結局俺の優柔不断ぶりが遺憾なく発揮されたというわけだ。晶子も心の中ではいい加減にしろ、と言いたい気分だと思う。
なのに黙って最後まで話を聞いてくれたのは本当にありがたいし、それが今回いきなり押しかけてきたことと重なって余計に申し訳なく思う。
「・・・私は、幸せをズタズタに引き裂かれたことに反発して自分から親と断絶状態にしたから良いんですけど、祐司さんはそうじゃないですから、そう簡単に
踏み切れないですよね。」
「否、耕次に言われたとおりだよ。俺は心の何処かで晶子と親とを天秤に掛けてるんだ。ずっと一緒に居よう、って願掛けまでしておきながら、まだそれに
踏み切れない・・・。覚悟が出来てない・・・。これじゃ、晶子が自分を追い詰めてまで俺と一緒に生きることを決めた気持ちに応えられない・・・。」
「祐司さん・・・。」
「今日いきなり晶子の家に来たのも結局は・・・、自分の迷いを自分一人じゃどうしようもないから晶子に半分押し付けに来たようなもんだよ。・・・すまない。」
「謝る必要なんてないですよ。」
呟くように謝罪の言葉を口にして俯いた俺の肩に、軽い重みが加わる。
見ると、晶子が深い慈愛の篭った瞳で俺を見て、俺の肩に右手を置いている。
「進む道によっては本当に親御さんと衝突することになってしまうでしょうし、祐司さんが親御さんの苦労を思って感謝している気持ちを全て断ち切って、
私と一緒に暮らすことを選ぶのに二の足を踏んでしまう気持ちはそれなりに分かるつもりです。・・・祐司さんは何も悪くないですよ。だから・・・、謝る必要なんて
ないですよ。」
「・・・。」
「私は・・・何処までも、何時までも、祐司さんと一緒に居ますから。譬えどんな道を歩むにしても・・・二人手を取り合って・・・生きていきましょうね。私は・・・
祐司さんと一緒に暮らせれば、それで良いんですから。」
「・・・すまない。」
急激に目頭が熱くなってくる。俺は肩に乗っている晶子の手に右手を被せて目をぎゅっと閉じる。
晶子への愛しさと親への感謝の気持ち・・・。どうすれば良いんだ?
どっちも大切にしたい。でも、道によっては・・・親への気持ちを切り捨てなきゃならない。

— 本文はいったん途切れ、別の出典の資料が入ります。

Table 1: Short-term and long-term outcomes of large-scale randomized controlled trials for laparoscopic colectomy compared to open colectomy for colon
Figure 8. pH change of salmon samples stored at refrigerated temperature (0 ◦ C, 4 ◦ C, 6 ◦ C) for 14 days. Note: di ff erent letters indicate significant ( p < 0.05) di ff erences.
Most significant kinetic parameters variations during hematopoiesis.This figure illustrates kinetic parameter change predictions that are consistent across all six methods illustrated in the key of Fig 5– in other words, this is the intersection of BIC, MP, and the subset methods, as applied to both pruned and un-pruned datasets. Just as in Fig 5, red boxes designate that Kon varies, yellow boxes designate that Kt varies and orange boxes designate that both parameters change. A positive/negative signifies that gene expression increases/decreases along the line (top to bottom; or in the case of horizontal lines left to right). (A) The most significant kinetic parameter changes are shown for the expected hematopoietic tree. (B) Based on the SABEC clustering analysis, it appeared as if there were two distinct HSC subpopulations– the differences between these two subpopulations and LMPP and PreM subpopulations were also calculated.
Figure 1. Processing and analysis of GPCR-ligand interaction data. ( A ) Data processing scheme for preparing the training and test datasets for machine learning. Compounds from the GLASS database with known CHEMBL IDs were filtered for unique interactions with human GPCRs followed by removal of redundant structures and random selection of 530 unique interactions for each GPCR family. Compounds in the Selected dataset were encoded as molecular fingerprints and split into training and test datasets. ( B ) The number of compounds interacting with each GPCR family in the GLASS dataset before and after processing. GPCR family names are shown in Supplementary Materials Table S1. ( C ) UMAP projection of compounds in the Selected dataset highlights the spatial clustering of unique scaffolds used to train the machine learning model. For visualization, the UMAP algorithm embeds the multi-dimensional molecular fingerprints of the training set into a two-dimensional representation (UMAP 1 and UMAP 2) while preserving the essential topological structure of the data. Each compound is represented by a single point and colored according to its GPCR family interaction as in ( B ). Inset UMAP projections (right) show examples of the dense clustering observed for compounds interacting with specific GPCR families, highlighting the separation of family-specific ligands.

耕次は言った。彼女が地獄の底まで俺と一緒に行く覚悟を決めているならお前もそれくらいの覚悟を持て、それが彼女に対するお前の責任だ、と。
晶子との絆をずっと保ちたい。もう幸せを手放したくない。でも、親への気持ちはそう簡単に切り捨てられないのも確かだ。
どうすりゃ・・・良いんだ?
どれだけ時間が流れたか分からない。
俺が目を開けると、晶子は俺の肩に手を乗せたまま俺を見詰めていた。
目を閉じる前の時と同じだ。ずっと傍に居てくれたんだな・・・。
そう思うと余計に晶子が愛しく、そして自分が余計に情けなく思う。
こんな愛しい存在の狂おしいまでの愛を悲しみの涙に変えることは、絶対したくない。
自分が抱いていた真剣な気持ちを裏返しにされることの辛さは、同じような経験をしてきた者として分かるつもりだ。

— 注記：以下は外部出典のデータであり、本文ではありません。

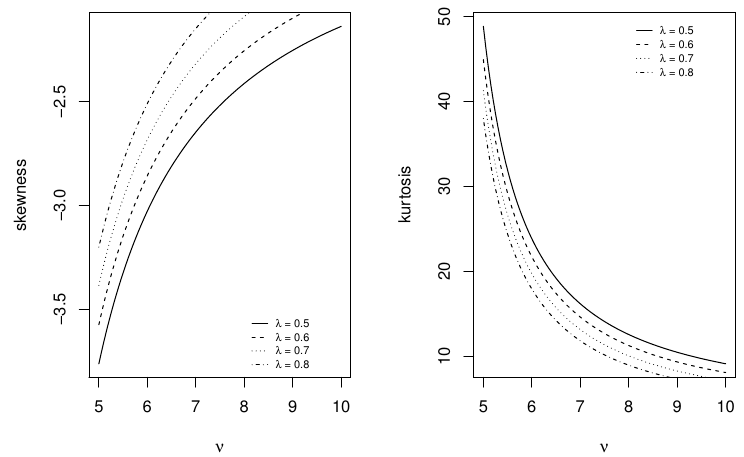
Figure 8. Skewness and kurtosis plots of the LiPa1 distribution as a function of parameter ν .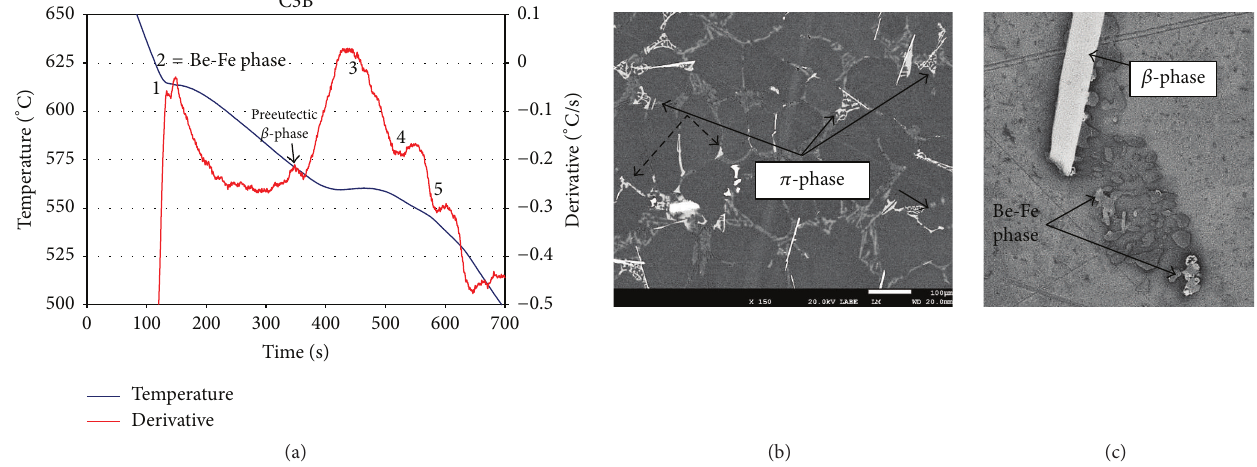
Figure 4: (a) Temperature-time cooling curve and its first derivative obtained from the nonmodified alloy C3B, (b) the corresponding microstructure showing a noticeable larger size of the nodular 𝛽 -Al 5 FeSi phase (broken arrows) and the 𝜋 -Al 8 Mg 3 FeSi 6 phase particles, and (c) enlarged microstructure showing small particles possibly Be-Fe phase and/or 𝜋 -phase particles close to 𝛽 -phase plate-black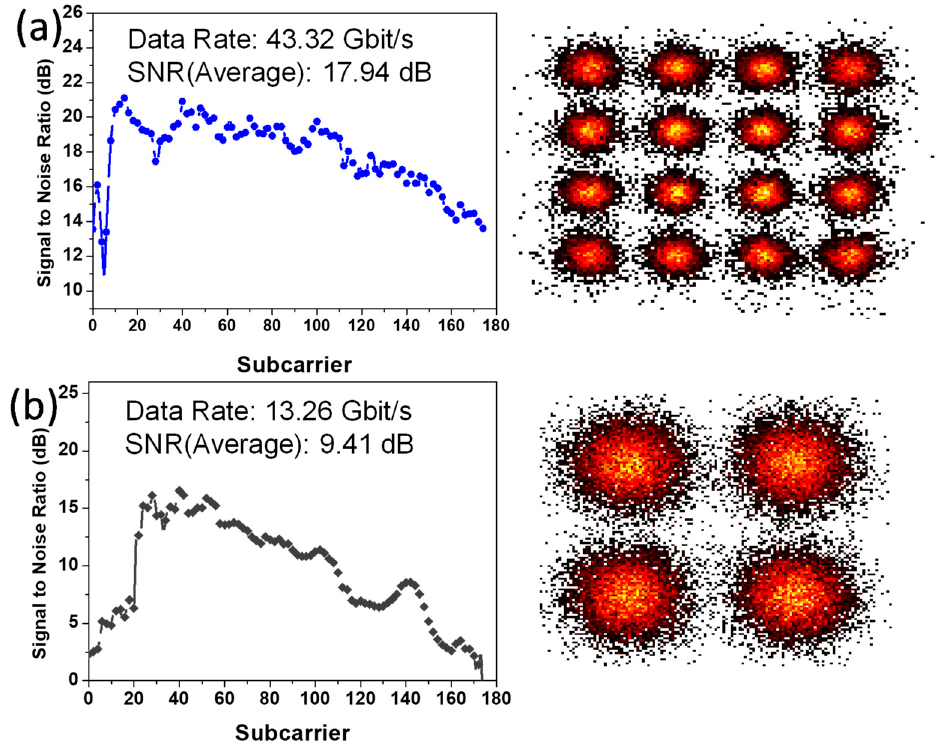
Figure 10. Measured SNRs of NOMA ( a ) Data 2 and ( b ) Data 1 over all the 170 OFDM subcarriers at MDM TE 0 mode, with corresponding constellation diagrams of the NOMA Data 2 and Data 1 .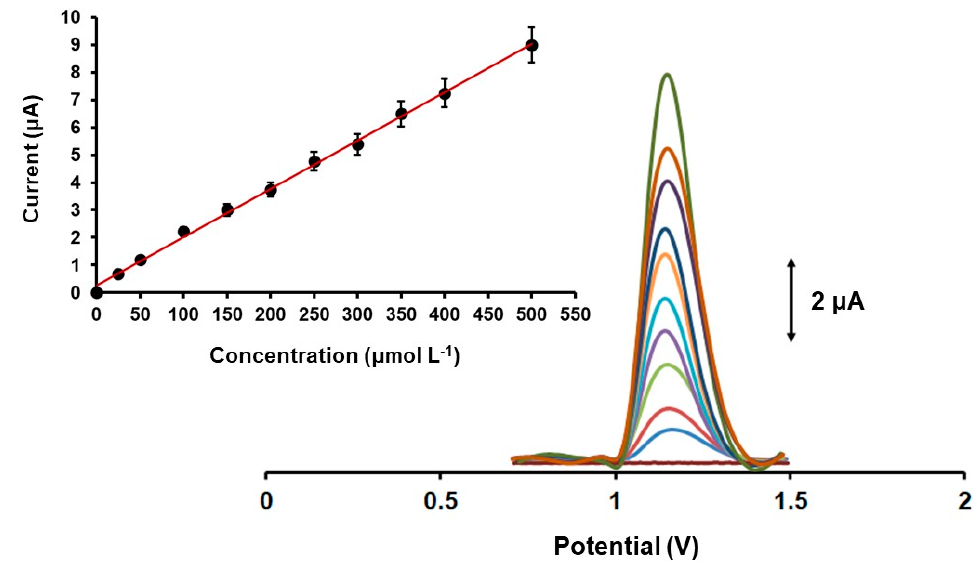
Figure 7. Baseline-corrected DPV responses of GLU concentrations in the range 0–500 µ mol L − 1 (from down to up: 0, 25, 50, 100, 150, 200, 250, 300, 350, 400, 500 µ mol L –1 GLU) in 0.1 mol L –1 PB (pH 4) applying a reduction potential at − 1.4 V for 360 s. Each point in the calibration plots is the mean value ± SD ( n = 3).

晶子は俺と付き合う前に大恋愛をして、それを親に引き裂かれたことで実家から遠く離れているという今の大学に入り直し、親とは絶縁状態になっている、と言った。
そんな悲しみを乗り越えて偶々出会った俺の凍てつき朽ち果てた心を癒し、潤いを与えてくれた。そして俺と一緒になるためなら喜んで本当に絶縁する覚悟を
決めている。こんな切なる想いを引き裂きたくはない。
だが、親の苦労は一人暮らしをするようになって、この歳になってそれなりに分かるようになった。

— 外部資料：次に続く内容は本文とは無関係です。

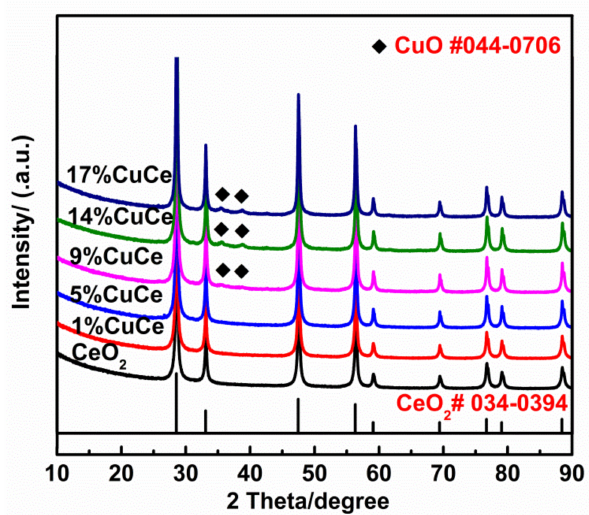
Figure 1. X-ray diffraction (XRD) patterns of the prepared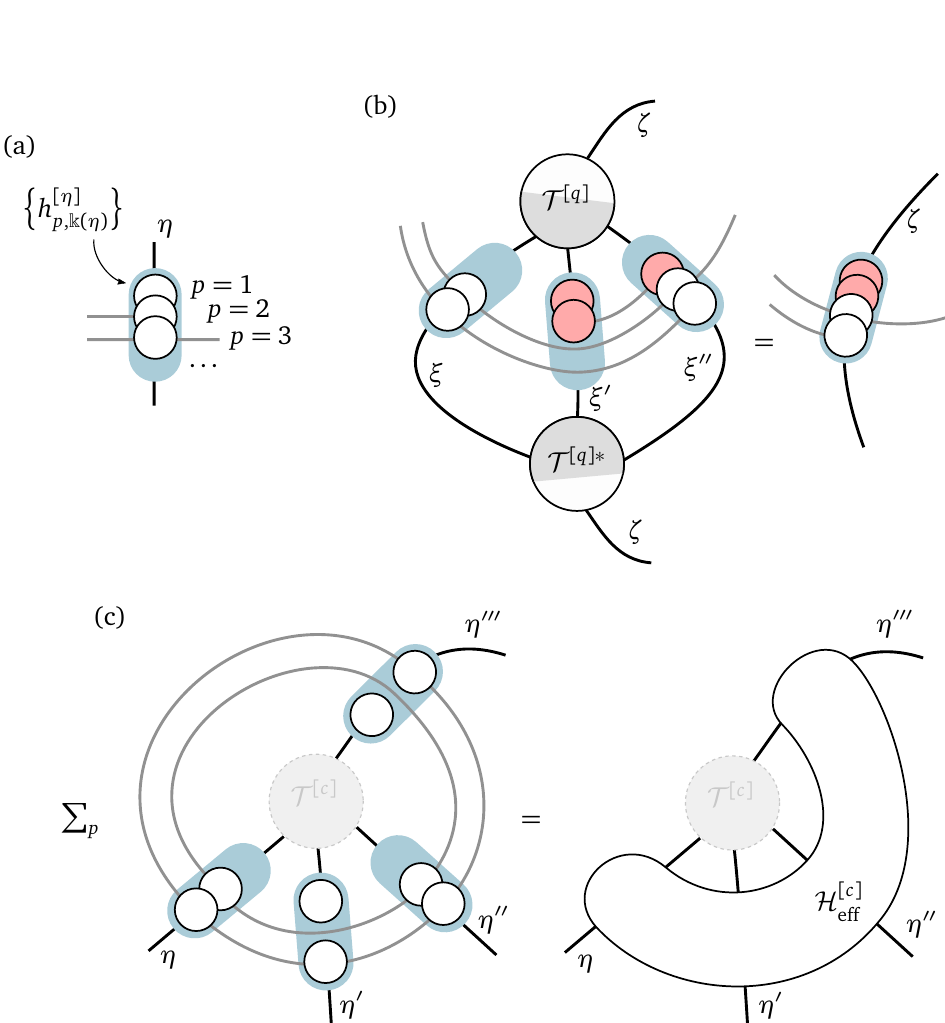
Figure 37: Building blocks of the GS algorithm: (a) Local interaction operators are defined on the (physical and virtual) network links. Tensors inside the blue shaded [ η ] area on a link η represent local operations h , each with a different p . Not for p , k ( η ) every p in the Hamiltonian’s sum Eq. (67) there must be a tensor defined at every link η ; the missing ones are implicitly treated as identities. (b) Renormalizing the local interactions from the links ξ , ξ (cid:48) , ξ (cid:48)(cid:48) towards the virtual link ζ . Each interaction p is contracted independently into a renormalized term, and the global sum over p is not carried out explicitly. An exception are renormalized operators p that have no TPO links left (for example the two independent interactions indicated in red), which can already be summed into a single new renormalized tensor. (c) The effective Hamiltonian involves the contraction of all renormalized Hamiltonian terms over all tensor links { η } at the center node c . Often, the final sum over p is postponed, c [ c ] e.g. until contracting the individual terms h into the tensor T [ c ] as described in p ,eff Sec. 5.1.3 (solving the reduced optimization problem). The figure also shows the center tensor (semi-transparent) to highlight how it is acted upon by the effective Hamiltonian, which is a key ingredient for the GS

殆ど口に出さなかったが、親として子どもにだけは苦労をさせたくない、というこの前の年末年始に帰省した時の夕食の席でふと漏らした父親の言葉が、
今でも頭に焼き付いている。
決して楽とは言えない家計の中で条件付きながらも俺の大学進学と一人暮らしを許してくれた。
当初は厳しい条件と思ったが、金を稼ぐことの苦労を知るようになってからは、むしろ甘いとすら思える。
どちらも大切にしたい。でも、進む道によっては・・・やはり・・・親子の縁を断絶する可能性を選ぶしかない。
身を切られるような選択だが、お遊びのつもりで今でも左手薬指にペアリングを填めているわけじゃないし、今でもこうして晶子と付き合っているわけじゃない。
性的関係を持ったから、という理由じゃない。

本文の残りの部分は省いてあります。